(Stored items)
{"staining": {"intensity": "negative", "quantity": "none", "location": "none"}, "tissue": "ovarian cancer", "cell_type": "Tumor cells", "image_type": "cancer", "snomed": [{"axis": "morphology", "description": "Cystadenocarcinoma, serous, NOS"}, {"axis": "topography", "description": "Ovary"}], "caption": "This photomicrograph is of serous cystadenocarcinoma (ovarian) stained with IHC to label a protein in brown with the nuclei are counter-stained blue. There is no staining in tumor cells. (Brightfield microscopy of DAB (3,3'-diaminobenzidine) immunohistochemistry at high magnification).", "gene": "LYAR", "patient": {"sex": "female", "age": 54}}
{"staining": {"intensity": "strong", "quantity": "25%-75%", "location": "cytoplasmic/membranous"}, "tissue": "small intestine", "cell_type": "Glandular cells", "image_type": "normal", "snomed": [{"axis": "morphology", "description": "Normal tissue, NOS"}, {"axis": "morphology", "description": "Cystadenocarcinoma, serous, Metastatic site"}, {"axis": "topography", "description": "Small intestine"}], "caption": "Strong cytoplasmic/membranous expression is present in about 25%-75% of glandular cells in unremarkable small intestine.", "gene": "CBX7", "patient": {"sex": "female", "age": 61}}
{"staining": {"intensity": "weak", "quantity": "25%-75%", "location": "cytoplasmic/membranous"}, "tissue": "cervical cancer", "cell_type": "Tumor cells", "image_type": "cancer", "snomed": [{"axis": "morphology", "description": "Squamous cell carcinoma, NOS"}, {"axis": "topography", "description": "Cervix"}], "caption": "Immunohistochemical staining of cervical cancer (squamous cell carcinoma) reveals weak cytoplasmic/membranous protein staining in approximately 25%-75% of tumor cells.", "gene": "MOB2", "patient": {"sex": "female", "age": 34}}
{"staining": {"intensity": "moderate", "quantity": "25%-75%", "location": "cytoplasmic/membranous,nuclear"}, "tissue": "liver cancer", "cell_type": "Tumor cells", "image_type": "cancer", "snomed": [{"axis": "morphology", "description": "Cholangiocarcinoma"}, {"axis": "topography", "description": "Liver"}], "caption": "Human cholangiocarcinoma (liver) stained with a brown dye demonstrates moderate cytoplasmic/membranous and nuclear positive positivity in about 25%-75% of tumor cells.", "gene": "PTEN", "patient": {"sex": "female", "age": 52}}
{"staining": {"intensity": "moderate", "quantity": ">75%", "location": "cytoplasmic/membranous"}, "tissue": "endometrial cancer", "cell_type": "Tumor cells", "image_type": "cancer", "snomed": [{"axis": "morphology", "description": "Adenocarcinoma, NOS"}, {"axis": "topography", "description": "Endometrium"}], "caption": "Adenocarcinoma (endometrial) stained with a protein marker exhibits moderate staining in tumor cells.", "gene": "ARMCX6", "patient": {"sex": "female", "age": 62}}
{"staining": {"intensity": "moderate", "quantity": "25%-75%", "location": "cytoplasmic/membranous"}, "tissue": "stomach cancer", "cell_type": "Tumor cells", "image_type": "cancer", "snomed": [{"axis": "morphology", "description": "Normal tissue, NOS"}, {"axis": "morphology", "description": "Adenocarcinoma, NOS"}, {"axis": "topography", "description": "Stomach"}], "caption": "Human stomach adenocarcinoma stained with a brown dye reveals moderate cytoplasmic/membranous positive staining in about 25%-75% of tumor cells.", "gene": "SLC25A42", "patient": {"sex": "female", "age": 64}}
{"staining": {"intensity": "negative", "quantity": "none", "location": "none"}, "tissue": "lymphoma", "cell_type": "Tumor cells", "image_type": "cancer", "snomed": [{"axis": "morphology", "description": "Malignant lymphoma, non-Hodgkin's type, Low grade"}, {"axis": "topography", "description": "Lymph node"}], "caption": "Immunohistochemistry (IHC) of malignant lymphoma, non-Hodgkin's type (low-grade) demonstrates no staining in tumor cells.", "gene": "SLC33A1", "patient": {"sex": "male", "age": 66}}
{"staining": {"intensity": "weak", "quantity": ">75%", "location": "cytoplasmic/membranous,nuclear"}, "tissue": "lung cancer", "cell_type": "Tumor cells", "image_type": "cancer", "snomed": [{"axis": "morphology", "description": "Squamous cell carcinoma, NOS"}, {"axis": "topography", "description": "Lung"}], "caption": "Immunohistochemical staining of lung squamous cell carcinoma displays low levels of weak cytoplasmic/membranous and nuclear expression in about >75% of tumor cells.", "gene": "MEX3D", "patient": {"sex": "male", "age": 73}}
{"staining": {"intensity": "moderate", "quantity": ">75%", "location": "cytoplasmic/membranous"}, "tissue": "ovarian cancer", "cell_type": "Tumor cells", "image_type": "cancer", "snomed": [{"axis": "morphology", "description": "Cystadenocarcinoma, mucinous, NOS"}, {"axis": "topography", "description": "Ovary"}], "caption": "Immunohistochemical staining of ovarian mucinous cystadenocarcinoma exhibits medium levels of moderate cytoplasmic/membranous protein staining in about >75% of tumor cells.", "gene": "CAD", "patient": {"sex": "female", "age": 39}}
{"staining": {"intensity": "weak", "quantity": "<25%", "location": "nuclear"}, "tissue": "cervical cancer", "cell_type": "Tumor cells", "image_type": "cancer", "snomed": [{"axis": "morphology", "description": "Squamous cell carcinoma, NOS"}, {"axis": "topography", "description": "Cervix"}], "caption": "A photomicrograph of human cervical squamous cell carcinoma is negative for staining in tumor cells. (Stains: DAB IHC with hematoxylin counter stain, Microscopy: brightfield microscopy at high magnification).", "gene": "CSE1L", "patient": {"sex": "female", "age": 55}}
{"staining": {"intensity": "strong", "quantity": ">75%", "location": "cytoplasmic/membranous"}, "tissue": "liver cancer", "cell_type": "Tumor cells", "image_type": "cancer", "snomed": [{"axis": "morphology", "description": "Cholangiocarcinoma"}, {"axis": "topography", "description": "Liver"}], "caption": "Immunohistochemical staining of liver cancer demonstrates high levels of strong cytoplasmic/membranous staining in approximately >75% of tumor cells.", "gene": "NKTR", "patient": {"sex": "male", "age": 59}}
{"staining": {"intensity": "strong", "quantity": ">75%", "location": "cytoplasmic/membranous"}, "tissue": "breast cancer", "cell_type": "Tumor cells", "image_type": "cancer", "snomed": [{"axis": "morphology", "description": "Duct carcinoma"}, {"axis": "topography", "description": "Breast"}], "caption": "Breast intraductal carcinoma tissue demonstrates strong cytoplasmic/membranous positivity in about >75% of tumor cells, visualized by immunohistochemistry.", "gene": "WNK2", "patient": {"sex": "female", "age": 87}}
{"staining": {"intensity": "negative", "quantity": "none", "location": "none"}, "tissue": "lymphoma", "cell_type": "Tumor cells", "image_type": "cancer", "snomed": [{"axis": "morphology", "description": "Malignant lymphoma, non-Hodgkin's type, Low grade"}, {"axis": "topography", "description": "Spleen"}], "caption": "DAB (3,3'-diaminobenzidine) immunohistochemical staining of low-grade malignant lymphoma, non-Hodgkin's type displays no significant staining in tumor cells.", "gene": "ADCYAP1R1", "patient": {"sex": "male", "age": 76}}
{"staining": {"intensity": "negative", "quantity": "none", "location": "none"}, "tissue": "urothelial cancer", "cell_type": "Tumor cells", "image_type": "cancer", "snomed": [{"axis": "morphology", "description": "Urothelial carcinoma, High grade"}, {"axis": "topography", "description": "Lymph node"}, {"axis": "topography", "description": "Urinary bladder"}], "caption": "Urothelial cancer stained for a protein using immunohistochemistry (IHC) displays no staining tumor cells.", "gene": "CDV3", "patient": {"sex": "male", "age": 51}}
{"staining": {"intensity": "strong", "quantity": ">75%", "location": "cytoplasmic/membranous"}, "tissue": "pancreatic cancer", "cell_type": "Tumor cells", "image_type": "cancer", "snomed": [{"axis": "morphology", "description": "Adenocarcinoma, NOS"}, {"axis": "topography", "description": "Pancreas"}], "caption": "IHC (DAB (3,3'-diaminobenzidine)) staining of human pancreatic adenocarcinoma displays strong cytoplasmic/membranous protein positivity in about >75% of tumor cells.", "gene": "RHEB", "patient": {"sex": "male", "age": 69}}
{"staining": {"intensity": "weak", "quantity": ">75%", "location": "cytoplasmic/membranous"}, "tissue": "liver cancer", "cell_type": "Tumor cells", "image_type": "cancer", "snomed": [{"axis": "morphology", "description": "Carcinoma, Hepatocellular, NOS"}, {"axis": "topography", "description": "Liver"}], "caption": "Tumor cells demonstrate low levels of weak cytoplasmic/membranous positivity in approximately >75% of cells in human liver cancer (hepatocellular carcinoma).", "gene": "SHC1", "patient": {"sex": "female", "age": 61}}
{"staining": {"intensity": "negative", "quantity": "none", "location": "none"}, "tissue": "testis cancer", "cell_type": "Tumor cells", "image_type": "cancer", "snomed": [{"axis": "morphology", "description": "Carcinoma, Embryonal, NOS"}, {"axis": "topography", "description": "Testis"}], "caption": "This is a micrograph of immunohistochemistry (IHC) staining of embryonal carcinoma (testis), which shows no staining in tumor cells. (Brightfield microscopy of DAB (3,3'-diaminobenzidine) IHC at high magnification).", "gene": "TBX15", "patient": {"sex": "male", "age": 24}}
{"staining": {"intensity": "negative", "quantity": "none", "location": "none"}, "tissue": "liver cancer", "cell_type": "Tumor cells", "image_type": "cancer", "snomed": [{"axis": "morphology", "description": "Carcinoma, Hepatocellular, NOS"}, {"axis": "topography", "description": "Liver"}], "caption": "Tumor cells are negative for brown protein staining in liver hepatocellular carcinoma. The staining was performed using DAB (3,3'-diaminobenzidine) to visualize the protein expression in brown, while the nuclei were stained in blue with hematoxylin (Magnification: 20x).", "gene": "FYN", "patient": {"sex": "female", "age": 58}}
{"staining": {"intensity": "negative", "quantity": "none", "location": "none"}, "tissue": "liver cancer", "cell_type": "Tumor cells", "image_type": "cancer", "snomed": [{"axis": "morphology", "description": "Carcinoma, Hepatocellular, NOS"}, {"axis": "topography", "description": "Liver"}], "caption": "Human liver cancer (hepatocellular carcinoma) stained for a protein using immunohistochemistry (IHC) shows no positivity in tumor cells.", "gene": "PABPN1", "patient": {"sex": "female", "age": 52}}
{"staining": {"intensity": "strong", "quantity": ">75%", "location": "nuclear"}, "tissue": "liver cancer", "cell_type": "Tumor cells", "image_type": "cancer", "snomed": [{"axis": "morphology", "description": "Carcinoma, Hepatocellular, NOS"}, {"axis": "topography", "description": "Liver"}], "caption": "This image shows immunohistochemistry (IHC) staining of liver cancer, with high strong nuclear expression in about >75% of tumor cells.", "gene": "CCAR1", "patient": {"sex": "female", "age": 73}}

> Work to be completed
Only the lines above starting with the one with "is a micrograph" and going through the one with "cells are negative" are to be copied, word for word and with both ends kept.

> Answer box
{"staining": {"intensity": "negative", "quantity": "none", "location": "none"}, "tissue": "testis cancer", "cell_type": "Tumor cells", "image_type": "cancer", "snomed": [{"axis": "morphology", "description": "Carcinoma, Embryonal, NOS"}, {"axis": "topography", "description": "Testis"}], "caption": "This is a micrograph of immunohistochemistry (IHC) staining of embryonal carcinoma (testis), which shows no staining in tumor cells. (Brightfield microscopy of DAB (3,3'-diaminobenzidine) IHC at high magnification).", "gene": "TBX15", "patient": {"sex": "male", "age": 24}}
{"staining": {"intensity": "negative", "quantity": "none", "location": "none"}, "tissue": "liver cancer", "cell_type": "Tumor cells", "image_type": "cancer", "snomed": [{"axis": "morphology", "description": "Carcinoma, Hepatocellular, NOS"}, {"axis": "topography", "description": "Liver"}], "caption": "Tumor cells are negative for brown protein staining in liver hepatocellular carcinoma. The staining was performed using DAB (3,3'-diaminobenzidine) to visualize the protein expression in brown, while the nuclei were stained in blue with hematoxylin (Magnification: 20x).", "gene": "FYN", "patient": {"sex": "female", "age": 58}}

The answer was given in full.